Dopo settimane di questa vita questi cinque rifugiati hanno deciso che almeno quei quattro soldi pattuiti dovevano averli: all’ennesimo diniego decidono di passare alla vie di fatto accerchiando, minacciando e menando chi gli aveva garantito quel misero reddito.
 Succede in centro città.
 Succede sotto gli occhi di alcuni passanti e dei commercianti (spesso migranti anch’essi) di P.zza Risorgimento, la piazza multietnica.
 Arriva la polizia e l’arresto immediato. Paginone sui giornali e solita manfrina: violenza inaudita, linciaggio, stranieri, paura.
 Nessuno si chiede come sia possibile nel 2021 arrivare a dover minacciare per avere i soldi che si sono guadagnati sgobbando a livello semi schiavistico.
 Nessuno si è chiesto se quelle condizioni di lavoro siano violenza.
 Nessuno ha chiesto l’arresto per chi li sfruttava e non li pagava.


Incredibilmente, l’unica violenza emersa è quella di chi nella disperazione di una condizione precaria assoluta tenta di avere ciò che gli spetta. 

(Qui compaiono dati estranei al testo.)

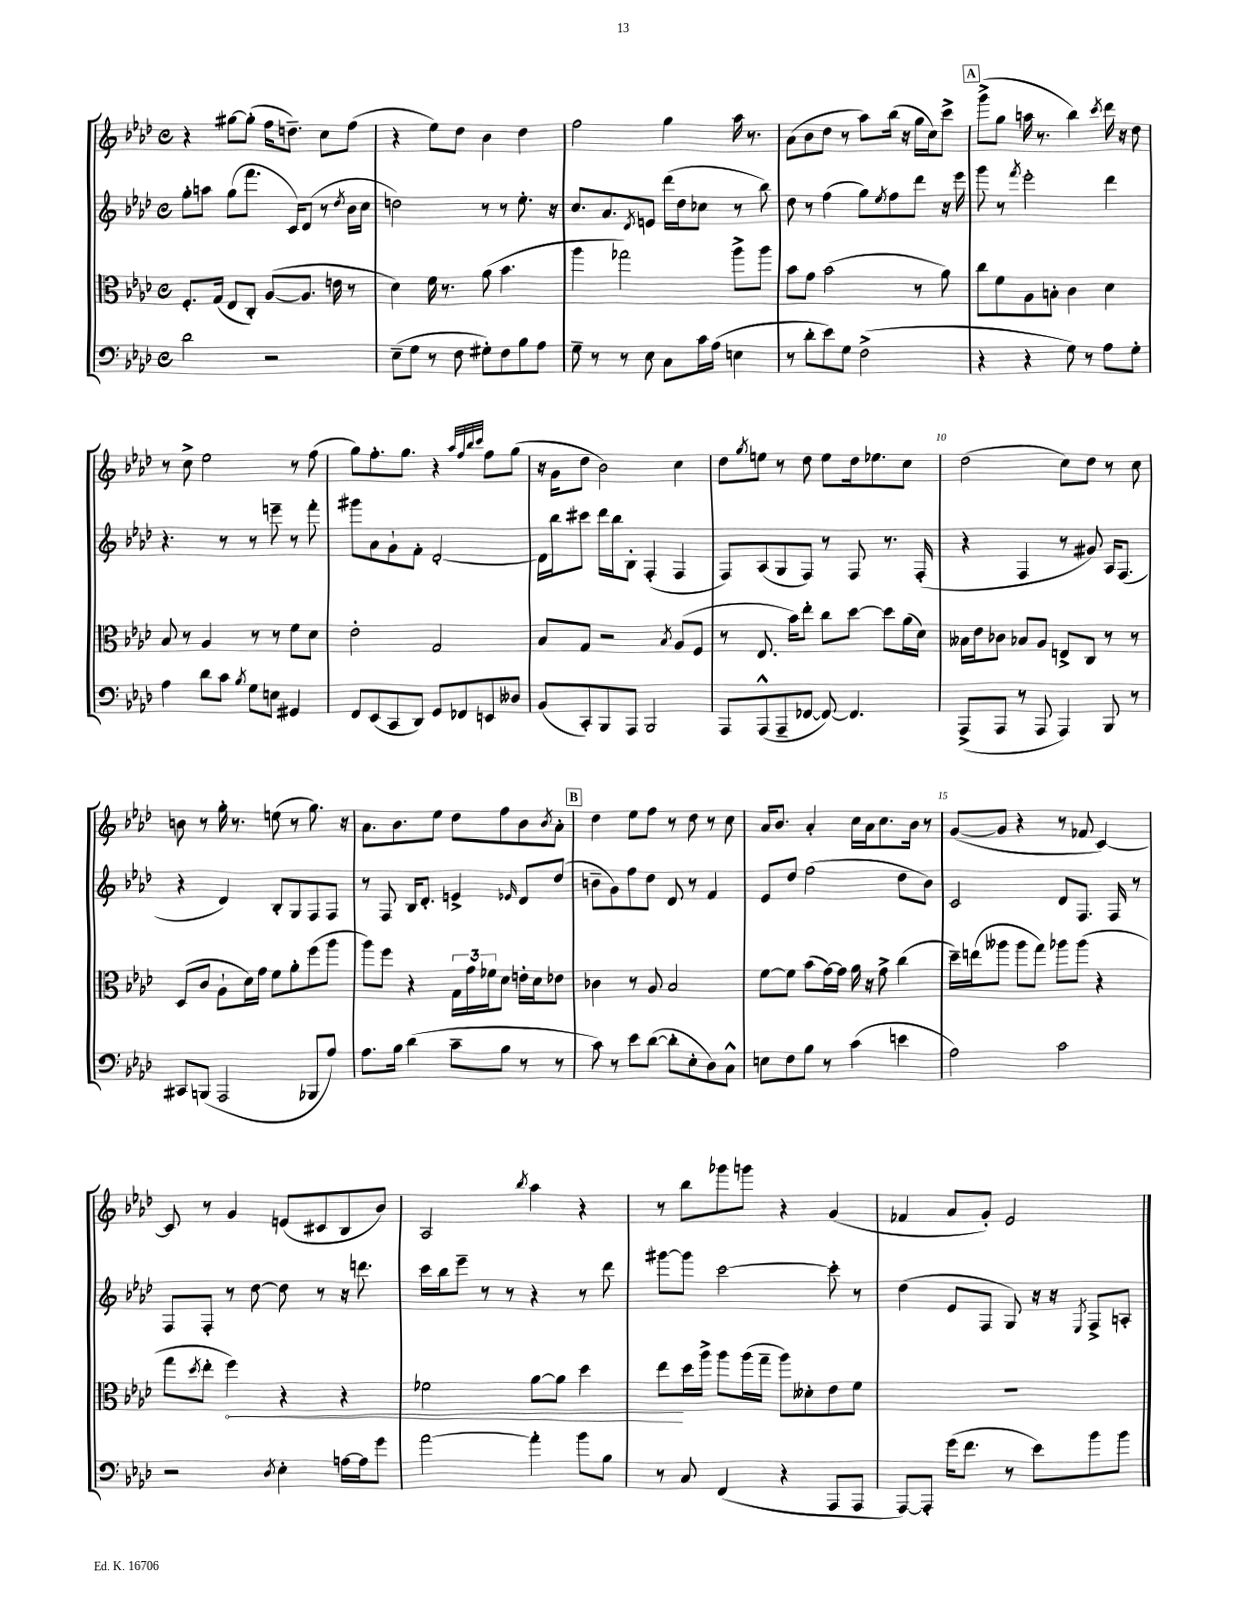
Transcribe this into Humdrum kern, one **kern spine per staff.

Noi allora rispondiamo che se la violenza non è mai un bene, quella di chi si ribella a soprusi e sfruttamento è comunque l’unica accettabile.
 Noi sosteniamo che di fronte al deserto organizzativo e solidale di una comunità indifferente alla rassegnazione con il suo portato di annichilimento, abbrutimento e degrado ogni atto di rivolta è comunque più giusto.
 In questa ennesima schifosa caccia alle streghe noi decidiamo di spegnere i roghi, liberare i capri espiatori e far cambiare di campo la paura e, per uscire da questo folle suicidio collettivo, ci battiamo per organizzarsi, coordinarsi e lottare per sovvertire lo stato di cose presenti.
 L’unica società che desideriamo e per la quale siamo disposti a rischiare i nostri fragili diritti rimasti, visti da chi ne è escluso come privilegi, è quella fatta da libere ed uguali. Tutto per tutt*, niente per noi.